ADEN, Yemen-- United Nations Envoy to Yemen, Martin Griffiths, arrived Saturday in the capital Sanaa in an effort to salvage the peace process amid a major military operation by the Saudi Arabian-led coalition and pro-government forces to recapture Hodeidah city from the Houthi group.

Sources said Griffiths will discuss with Houthi officials conditions to stop the offensive which analysts said would deal a fatal blow to the political process and deepen the already dire humanitarian situation in the country.

Abdulwahab Al-Sharafi, a political analyst, said that "resuming the political process depends on the success of the UN envoy to convince regional players and their Western backers, not local factions, to be committed to peace."

"The decision is in the hands of foreign players who are not serious about peace and are seeking a war at any cost," he said.

The internationally recognized government said the offensive was launched after all peaceful and political means to convince the Houthis to withdraw from Hodeidah were exhausted and that the military action will now continue until all parts of Yemen are liberated from the Houthis, according to the government-run Saba news agency.

Yaseen Al-Tamimi, a political writer and analyst, said the political solution is considered dead if the offensive continues.

"The coalition will then seek to reshape the political scene in accordance with its priorities that may complicate the situation further. In other words, this is a miscalculation," Tamimi said.

The government and the coalition said the offensive will force the Houthis to come back to the negotiation table as they are accusing the Houthis of using the Hodeidah seaport to smuggle Iranian weapons including ballistic missiles and obstructing the flow of humanitarian aid.

"Such a justification comes within the response of the government and coalition to mounting pressure placed on them by some countries and organizations opposing the operation," Tamimi said.

He added that another problem is that "those opposing the operation are concerned about its consequences but have not taken actions to prevent it."

Local sources said on Saturday the coalition and government forces advanced over the Houthis around the Hodeidah but have been unable to seize control of it because of the landmines installed by the Houthis.

In recent weeks, these forces have seized few districts including Al-Duraihmi south of the city. They are poised to push deeper toward the seaport.

Many families are fleeing the raging battles, the sources said.

Hodeidah is Yemen's second most populated city with around 3 million people living in it, according to official statistics published before the war.

The UN has said that the city currently has a population of 600,000 people.

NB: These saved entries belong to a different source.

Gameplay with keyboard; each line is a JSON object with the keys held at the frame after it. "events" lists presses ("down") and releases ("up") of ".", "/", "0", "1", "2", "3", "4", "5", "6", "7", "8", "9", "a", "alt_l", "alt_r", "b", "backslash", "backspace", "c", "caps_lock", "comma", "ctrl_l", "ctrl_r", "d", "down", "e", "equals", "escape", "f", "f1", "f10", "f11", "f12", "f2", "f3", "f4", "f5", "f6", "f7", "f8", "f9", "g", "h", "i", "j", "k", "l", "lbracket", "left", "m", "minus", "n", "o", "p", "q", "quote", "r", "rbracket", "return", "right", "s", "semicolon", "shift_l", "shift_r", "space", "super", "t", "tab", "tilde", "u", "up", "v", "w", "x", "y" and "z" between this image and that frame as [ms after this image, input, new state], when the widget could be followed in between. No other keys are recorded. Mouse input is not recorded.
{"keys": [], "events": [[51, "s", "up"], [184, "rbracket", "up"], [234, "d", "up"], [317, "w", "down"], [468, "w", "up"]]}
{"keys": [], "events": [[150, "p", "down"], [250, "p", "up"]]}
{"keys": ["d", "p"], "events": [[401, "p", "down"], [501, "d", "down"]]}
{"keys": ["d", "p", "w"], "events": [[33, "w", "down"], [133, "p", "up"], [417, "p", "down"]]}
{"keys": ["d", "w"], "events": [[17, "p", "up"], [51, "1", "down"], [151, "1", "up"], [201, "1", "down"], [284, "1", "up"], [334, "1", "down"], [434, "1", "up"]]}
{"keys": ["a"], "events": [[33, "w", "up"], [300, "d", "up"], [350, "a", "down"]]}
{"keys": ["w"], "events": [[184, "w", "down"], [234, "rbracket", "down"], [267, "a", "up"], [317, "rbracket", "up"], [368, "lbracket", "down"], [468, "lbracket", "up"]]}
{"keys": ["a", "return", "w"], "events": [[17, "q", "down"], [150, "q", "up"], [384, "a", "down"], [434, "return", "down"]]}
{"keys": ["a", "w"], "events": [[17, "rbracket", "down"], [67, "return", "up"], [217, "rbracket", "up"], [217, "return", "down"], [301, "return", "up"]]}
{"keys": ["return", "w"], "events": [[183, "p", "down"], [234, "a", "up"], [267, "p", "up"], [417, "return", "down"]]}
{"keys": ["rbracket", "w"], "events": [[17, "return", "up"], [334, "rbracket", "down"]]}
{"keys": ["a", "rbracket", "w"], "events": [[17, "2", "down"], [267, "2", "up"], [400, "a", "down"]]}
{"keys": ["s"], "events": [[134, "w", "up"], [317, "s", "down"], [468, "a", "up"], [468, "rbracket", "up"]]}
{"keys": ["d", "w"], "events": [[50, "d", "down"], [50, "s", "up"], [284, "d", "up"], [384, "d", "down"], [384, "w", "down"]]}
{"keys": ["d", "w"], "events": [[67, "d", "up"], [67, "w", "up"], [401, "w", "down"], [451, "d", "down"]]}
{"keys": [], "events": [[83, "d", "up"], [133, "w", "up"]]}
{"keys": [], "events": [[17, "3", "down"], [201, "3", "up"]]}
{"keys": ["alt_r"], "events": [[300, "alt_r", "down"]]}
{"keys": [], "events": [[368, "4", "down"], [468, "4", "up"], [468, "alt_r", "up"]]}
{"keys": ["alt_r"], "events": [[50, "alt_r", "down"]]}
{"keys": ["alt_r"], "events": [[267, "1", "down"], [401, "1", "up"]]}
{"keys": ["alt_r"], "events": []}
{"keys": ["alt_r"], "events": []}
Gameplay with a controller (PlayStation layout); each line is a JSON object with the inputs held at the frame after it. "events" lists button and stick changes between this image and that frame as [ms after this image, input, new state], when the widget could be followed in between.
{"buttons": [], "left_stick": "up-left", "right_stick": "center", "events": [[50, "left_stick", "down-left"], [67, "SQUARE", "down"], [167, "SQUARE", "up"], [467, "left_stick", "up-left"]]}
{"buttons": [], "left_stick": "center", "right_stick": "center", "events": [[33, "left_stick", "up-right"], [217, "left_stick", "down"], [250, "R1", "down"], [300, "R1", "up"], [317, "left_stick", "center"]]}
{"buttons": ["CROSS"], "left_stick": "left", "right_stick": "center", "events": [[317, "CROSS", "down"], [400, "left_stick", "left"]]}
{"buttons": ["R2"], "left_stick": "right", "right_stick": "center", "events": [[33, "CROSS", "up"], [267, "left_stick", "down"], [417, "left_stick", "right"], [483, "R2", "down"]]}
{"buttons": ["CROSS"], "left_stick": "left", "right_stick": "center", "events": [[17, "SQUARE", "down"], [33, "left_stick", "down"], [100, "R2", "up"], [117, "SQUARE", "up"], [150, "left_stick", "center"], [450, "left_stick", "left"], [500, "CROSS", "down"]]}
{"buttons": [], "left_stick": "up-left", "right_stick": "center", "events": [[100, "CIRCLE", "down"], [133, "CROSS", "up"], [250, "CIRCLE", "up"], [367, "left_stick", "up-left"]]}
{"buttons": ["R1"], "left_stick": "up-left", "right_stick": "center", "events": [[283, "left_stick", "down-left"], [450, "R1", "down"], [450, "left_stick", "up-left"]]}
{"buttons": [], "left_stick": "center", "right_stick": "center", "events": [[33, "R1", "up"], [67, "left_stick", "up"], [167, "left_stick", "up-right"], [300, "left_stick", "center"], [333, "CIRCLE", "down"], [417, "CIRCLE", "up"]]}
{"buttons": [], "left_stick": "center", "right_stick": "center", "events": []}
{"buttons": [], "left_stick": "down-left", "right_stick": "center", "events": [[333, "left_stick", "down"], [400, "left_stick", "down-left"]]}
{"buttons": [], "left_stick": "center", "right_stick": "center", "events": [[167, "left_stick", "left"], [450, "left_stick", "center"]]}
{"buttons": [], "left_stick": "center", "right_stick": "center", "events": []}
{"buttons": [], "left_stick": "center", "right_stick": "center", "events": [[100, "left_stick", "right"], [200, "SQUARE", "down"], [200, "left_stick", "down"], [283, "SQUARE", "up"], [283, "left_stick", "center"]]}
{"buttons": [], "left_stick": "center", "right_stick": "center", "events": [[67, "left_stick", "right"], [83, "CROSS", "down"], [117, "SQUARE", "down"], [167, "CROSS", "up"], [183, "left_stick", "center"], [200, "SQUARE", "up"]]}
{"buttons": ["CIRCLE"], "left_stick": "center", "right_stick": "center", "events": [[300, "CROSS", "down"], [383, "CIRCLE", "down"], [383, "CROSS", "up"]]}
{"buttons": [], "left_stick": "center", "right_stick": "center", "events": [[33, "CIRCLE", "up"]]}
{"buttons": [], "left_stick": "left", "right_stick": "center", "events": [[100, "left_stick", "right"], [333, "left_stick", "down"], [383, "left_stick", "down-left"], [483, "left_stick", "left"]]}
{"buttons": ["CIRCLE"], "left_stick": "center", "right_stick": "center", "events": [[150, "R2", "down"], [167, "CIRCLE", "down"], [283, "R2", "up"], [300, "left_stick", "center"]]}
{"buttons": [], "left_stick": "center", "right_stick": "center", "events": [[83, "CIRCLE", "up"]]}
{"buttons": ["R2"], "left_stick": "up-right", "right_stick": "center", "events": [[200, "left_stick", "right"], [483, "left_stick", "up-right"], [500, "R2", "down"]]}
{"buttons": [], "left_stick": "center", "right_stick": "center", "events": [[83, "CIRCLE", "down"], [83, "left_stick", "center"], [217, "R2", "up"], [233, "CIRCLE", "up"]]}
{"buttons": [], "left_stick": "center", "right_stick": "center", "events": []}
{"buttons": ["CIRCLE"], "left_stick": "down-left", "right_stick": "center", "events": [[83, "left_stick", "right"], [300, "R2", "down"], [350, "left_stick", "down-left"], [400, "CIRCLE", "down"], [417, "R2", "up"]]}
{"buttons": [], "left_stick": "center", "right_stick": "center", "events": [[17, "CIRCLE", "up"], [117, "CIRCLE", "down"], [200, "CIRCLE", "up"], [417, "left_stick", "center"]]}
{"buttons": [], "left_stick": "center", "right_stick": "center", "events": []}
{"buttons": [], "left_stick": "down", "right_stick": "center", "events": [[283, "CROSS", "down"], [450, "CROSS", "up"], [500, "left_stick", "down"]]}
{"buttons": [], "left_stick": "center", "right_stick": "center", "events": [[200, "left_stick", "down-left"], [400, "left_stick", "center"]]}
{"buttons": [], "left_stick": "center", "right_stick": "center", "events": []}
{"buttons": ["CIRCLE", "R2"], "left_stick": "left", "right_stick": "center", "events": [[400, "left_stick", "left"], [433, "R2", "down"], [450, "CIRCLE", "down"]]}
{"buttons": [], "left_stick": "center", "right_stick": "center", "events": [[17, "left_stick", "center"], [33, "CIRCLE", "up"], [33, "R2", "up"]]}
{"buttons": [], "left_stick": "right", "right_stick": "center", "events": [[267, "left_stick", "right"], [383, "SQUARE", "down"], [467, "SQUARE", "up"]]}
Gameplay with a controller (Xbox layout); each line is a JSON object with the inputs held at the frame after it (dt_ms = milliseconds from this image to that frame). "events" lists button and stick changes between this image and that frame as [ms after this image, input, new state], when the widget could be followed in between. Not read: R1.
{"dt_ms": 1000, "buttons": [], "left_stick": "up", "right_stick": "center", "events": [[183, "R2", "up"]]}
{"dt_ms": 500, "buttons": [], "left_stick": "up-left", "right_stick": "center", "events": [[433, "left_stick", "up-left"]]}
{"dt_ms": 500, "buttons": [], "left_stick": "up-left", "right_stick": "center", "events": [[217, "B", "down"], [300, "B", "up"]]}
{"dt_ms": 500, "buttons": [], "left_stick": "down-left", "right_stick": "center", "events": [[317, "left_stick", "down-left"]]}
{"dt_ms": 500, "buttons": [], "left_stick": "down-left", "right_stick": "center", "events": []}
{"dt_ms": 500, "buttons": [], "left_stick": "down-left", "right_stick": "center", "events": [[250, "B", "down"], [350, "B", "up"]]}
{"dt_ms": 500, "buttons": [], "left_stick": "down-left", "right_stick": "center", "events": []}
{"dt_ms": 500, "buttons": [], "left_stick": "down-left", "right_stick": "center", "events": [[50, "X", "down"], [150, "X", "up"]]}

Around two thirds of the total population of Yemen, around 29 million, live in the Houthi-run regions and the Hodeidah seaport is the only lifeline for most of them.

Observers argued that the impact on the civilians and humanitarian operations will be inevitable.

The Houthis have held the coalition and its backers responsible for the consequences of the operation including likely destruction of the seaport.

They have also threatened to choke off maritime traffic in the Red Sea and to attack coalition warships if they approach Hodeidah.

The UN and humanitarian agencies have warned that disruption to aid supplies will have serious consequences on the humanitarian situation, uring all parties to keep the port open and to provide access to humanitarian aid.

Meanwhile, Abbas Al-Dhaleai, a political commentator, said losing Hodeidah would not mean the end of the war.

"It will choke off a key source of Houthi's income, but I do not expect it will force the Houthis to come back to negotiation table for two reasons, the first is that they will not accept peace after a heavy loss," he argued.

"The second is that the Houthis are still controlling key regions including the capital Sanaa and mountainous regions in the north where the coalition and the government will not risk military operations," he added.

"One more thing, all seaports liberated from the Houthis are still idle. They are not being used for aid delivery or trade activities. What difference will the liberation of the Hodeidah seaport make?" Al-Dhaleai said.

Yemen has the world's worst humanitarian crisis. More than 22 million people are in need of humanitarian assistance and protection including more than 8 million at the risk of famine.

If the situation does not improve, a further 10 million will starve to death by the end of the year, the UN has warned.